> To do: Below are the entries; state how many of their lines contain the string "abaixo", and nothing more.

[Start of Attachment]

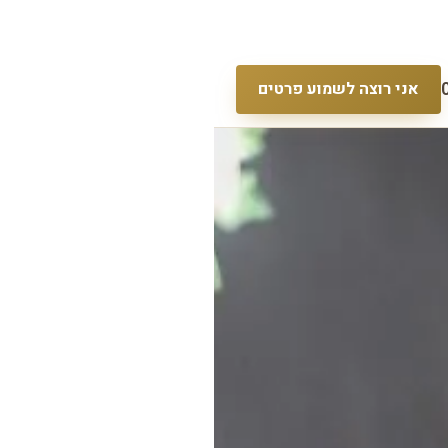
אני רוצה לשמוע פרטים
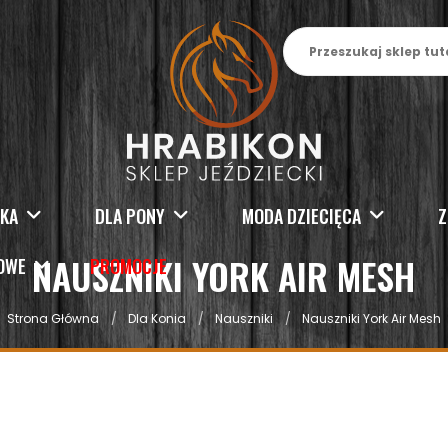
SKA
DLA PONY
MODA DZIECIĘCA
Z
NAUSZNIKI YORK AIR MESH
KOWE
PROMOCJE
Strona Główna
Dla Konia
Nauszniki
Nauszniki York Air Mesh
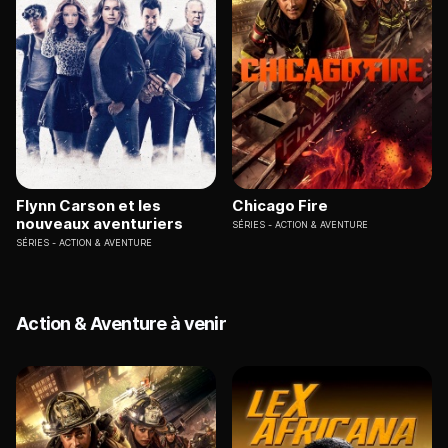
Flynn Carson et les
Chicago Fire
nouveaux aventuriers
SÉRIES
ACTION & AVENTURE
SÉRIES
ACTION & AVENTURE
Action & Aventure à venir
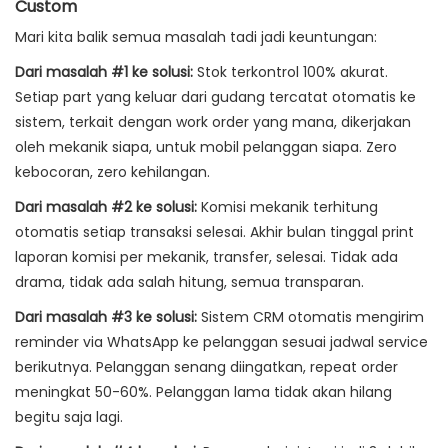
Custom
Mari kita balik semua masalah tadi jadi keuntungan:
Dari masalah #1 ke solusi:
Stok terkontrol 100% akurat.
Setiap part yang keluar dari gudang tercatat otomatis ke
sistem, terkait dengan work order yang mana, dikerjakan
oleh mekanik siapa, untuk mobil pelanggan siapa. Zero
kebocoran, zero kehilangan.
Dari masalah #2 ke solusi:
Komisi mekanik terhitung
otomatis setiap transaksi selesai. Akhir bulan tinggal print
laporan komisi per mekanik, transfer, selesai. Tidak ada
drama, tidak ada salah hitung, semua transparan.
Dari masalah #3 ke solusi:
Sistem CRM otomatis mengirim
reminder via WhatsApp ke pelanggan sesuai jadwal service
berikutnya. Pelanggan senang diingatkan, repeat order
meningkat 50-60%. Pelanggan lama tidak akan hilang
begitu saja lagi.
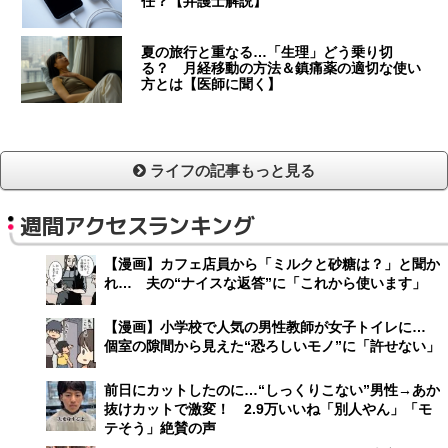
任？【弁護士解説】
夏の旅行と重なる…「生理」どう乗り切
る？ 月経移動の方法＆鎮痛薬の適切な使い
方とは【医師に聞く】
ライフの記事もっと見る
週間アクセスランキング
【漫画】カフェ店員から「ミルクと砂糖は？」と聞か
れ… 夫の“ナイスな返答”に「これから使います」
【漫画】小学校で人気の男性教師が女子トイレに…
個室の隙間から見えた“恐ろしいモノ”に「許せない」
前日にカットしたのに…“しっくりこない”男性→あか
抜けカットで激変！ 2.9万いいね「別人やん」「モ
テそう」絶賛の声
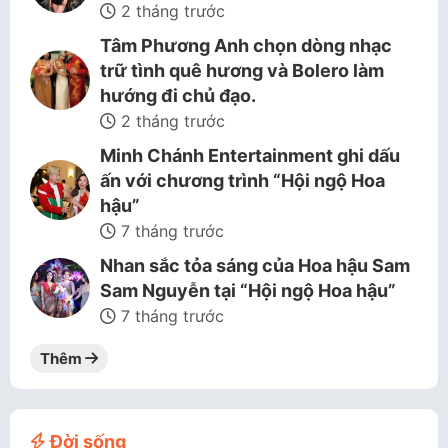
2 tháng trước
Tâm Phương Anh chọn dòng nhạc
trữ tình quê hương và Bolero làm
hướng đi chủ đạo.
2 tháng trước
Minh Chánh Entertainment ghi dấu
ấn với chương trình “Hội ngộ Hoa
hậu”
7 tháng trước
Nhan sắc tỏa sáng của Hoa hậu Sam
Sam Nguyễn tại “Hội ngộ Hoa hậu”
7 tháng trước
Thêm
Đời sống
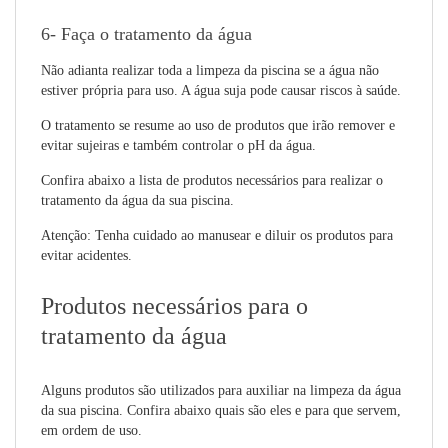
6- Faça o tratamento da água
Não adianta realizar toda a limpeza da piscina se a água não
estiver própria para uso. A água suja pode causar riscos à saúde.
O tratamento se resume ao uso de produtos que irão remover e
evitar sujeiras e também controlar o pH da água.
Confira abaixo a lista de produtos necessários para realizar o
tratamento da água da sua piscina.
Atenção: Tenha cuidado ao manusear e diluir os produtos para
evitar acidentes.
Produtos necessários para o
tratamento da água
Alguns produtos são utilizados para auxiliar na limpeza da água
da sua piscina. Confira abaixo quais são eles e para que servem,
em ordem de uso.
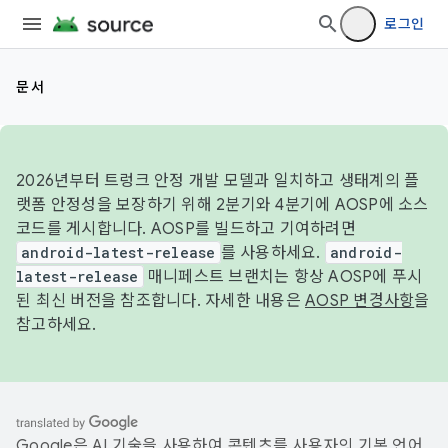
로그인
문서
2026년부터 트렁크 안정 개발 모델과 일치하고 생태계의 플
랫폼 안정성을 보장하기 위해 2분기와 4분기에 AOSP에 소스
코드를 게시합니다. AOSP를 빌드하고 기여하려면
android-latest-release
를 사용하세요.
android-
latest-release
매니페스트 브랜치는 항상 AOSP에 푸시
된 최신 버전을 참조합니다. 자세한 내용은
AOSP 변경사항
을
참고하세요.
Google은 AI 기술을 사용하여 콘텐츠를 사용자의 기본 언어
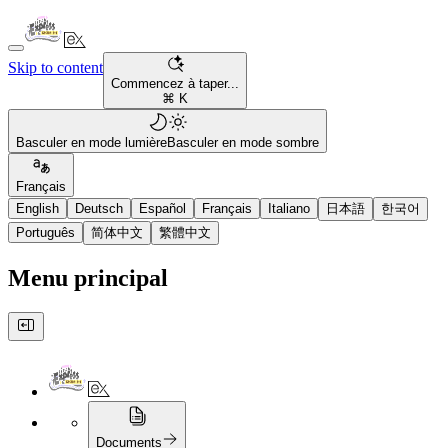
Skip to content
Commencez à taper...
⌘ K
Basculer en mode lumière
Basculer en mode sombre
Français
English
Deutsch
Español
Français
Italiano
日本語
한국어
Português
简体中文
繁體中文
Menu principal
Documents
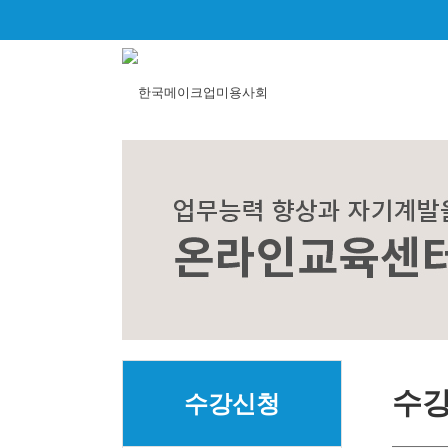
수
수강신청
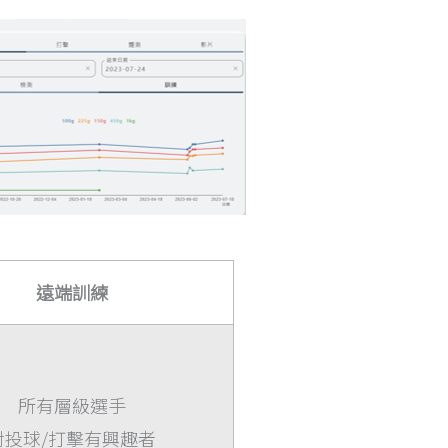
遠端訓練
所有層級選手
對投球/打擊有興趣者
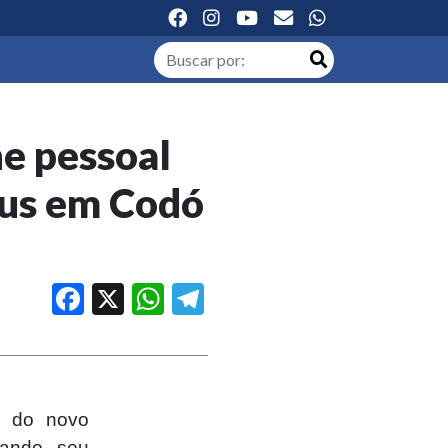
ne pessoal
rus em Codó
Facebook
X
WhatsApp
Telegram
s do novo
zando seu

[End of Attachment]

> Task response: 2